Bu anlamda mazereti nedeniyle duruşmaya katılmayan tarafa yeni duruşma gününün yöntemince tebliği zorunlu olup “duruşma gününün UYAP sisteminden öğrenilmesine”, “duruşma gününün kalemden öğrenilmesi” gibi bildirimler usule uygun olmadığı gibi tarafın duruşma gününün bu şekilde kendisine bildirilmesi yönündeki taleplerine de bu anlamda değer verilemez (Y19HD., 10.07.2006 tarih, 2006/5465 Esas, 2006/7540 Karar; Y21HD., 08.02.2011 tarih, 2010/808 Esas, 2011/833 Karar; Y16HD., 09.06.2005 tarih, 2005/9397 Esas, 2005/5108 Karar).
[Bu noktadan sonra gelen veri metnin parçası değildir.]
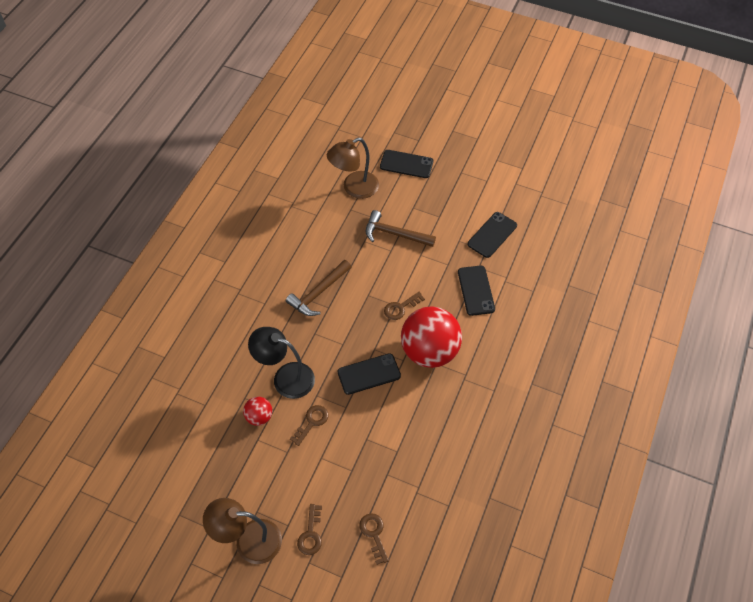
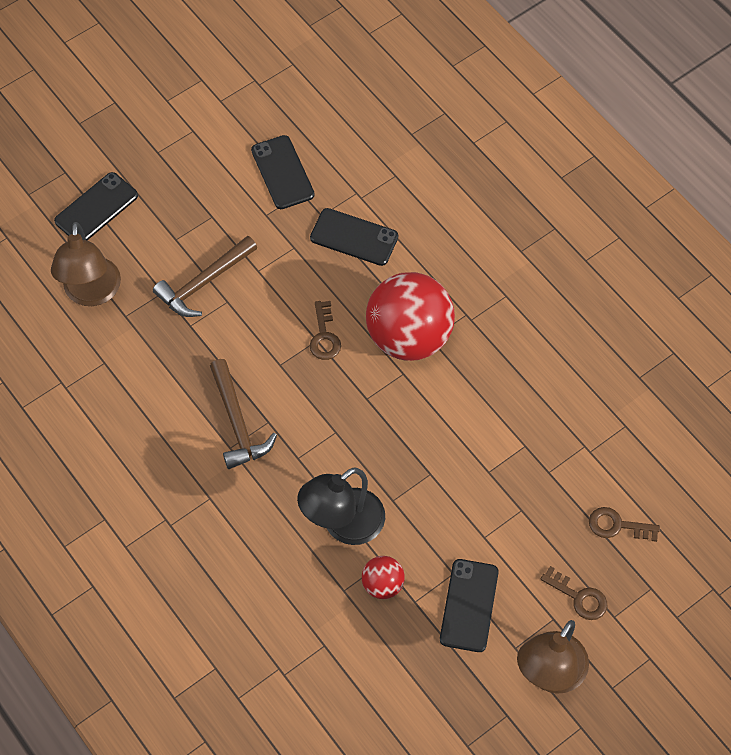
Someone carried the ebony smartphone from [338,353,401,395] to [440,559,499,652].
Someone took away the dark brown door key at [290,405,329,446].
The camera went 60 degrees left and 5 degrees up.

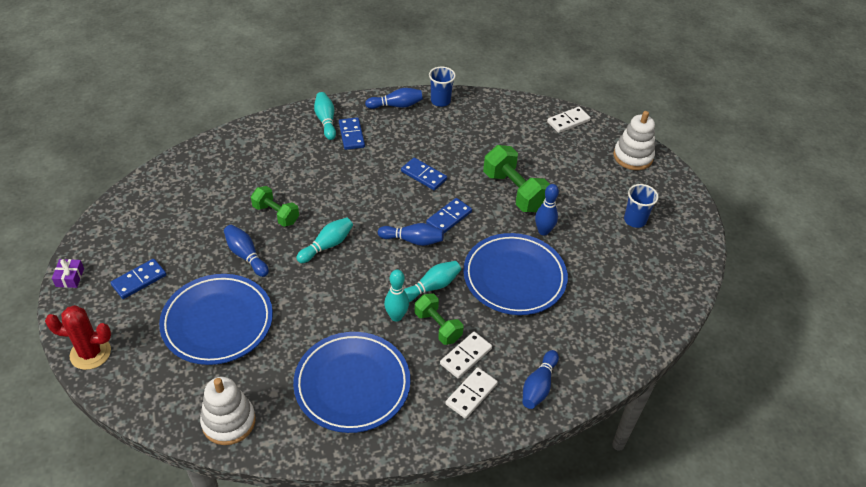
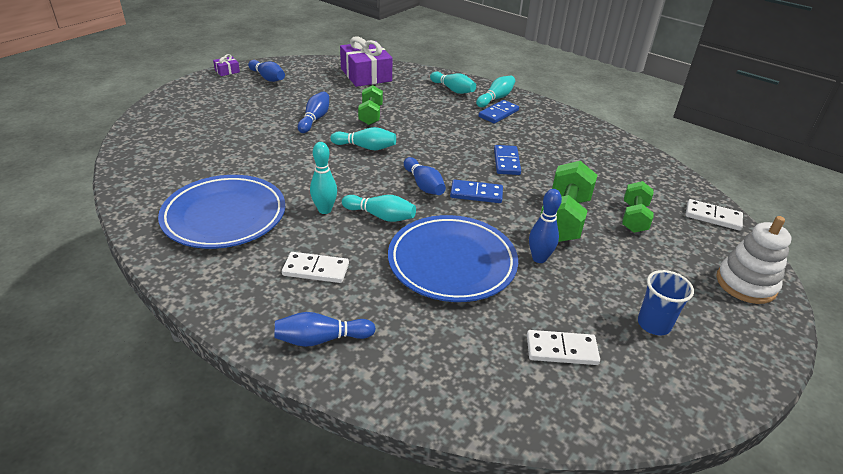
Someone took away the cobalt tumbler at [429,66,456,107].
Someone carried the cobalt bowling pin from [365,88,423,109] to [248,60,285,82].
Someone took away the cobalt domino tile at [110,259,166,299].
Someone took away the cobalt plate at [159,274,273,365].
Someone carried the leaf-green free weight from [414,293,463,345] to [622,181,653,233].
Someone took away the crimson cactus at [45,305,111,370].
Someone carried the snow-white domino tile from [445,367,498,419] to [527,330,600,365].
Someone took away the snow-white ring stacker at [200,377,256,445].
Someone put down the violet present at [340,36,393,87].
Someone put down the aqua bowling pin at [430,72,476,94].
The camera went 55 degrees right and 10 degrees down.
Tebligat usulüne uygun yapılmamışsa, tarafların duruşmaya gelmemesi halinde dosyanın işlemden kaldırılması kararı verilemez. Çünkü ilgilinin duruşmaya gidebilmesi için öncelikle duruşmaya çağırıldığını ve ayrıca hangi gün ve saatte, nerede bulunacağını bilmesi gerekir.
Netice olarak, 14/09/2020 tarihinde dosyanın işlemden kaldırılması doğru olmadığından, 24/11/2021 tarihinde ikinci kez davanın takipsiz bırakılması nedeniyle davanın açılmamış sayılması yönünde verilen karar isabetli değildir.
Bu itibarla, ilk derece mahkemesince usule aykırı olarak verilen davanın açılmamış sayılması kararının 6100 Sayılı HMK’nun 353/1-a-5. bendi gereğince kaldırılmasına ve davanın yeniden görülmesi için dosyanın mahkemesine gönderilmesine karar vermek gerekmiştir.
HÜKÜM: Yukarıda açıklanan nedenlerle,
1-Davacı vekilinin istinaf başvurusunun KABULÜNE,
2- Gaziantep 2. Asliye Ticaret Mahkemesince verilen 24/11/2021 tarih ve 2019/349 E., 2021/911 K. sayılı kararın KALDIRILMASINA,
3-Dosyanın mahal mahkemesine GÖNDERİLMESİNE,
4-İstinaf başvurma harcı dışında istinaf peşin karar harcı olarak alınan harcın isteği halinde davacıya İADESİNE,
5-İstinaf yargılama giderlerinin ilk derece mahkemesince yeniden verilecek kararda dikkate alınmasına,
6-6100 Sayılı HMK’ nun 359/3. Maddesi uyarınca kararın ilk derece mahkemesince taraflara tebliğine,
HMK’nın 353/1-a maddesine göre kesin olmak üzere 20/04/2022 tarihinde oy birliği ile karar verildi.


Başkan

e-imzalıdır.

Üye

e-imzalıdır.

Üye

e-imzalıdır.

Katip

e-imzalıdır.

NOT: BU BELGE ELEKTRONİK İMZA İLE İMZALANMIŞ OLUP AYRICA ISLAK İMZA UYGULANMAYACAKTIR. “5070 Sayılı Yasanın 5. ve 22. maddeleri gereğince elektronik imza ile oluşturulan belgeler elle atılan ıslak imza ile aynı hukuki sonucu doğurur.”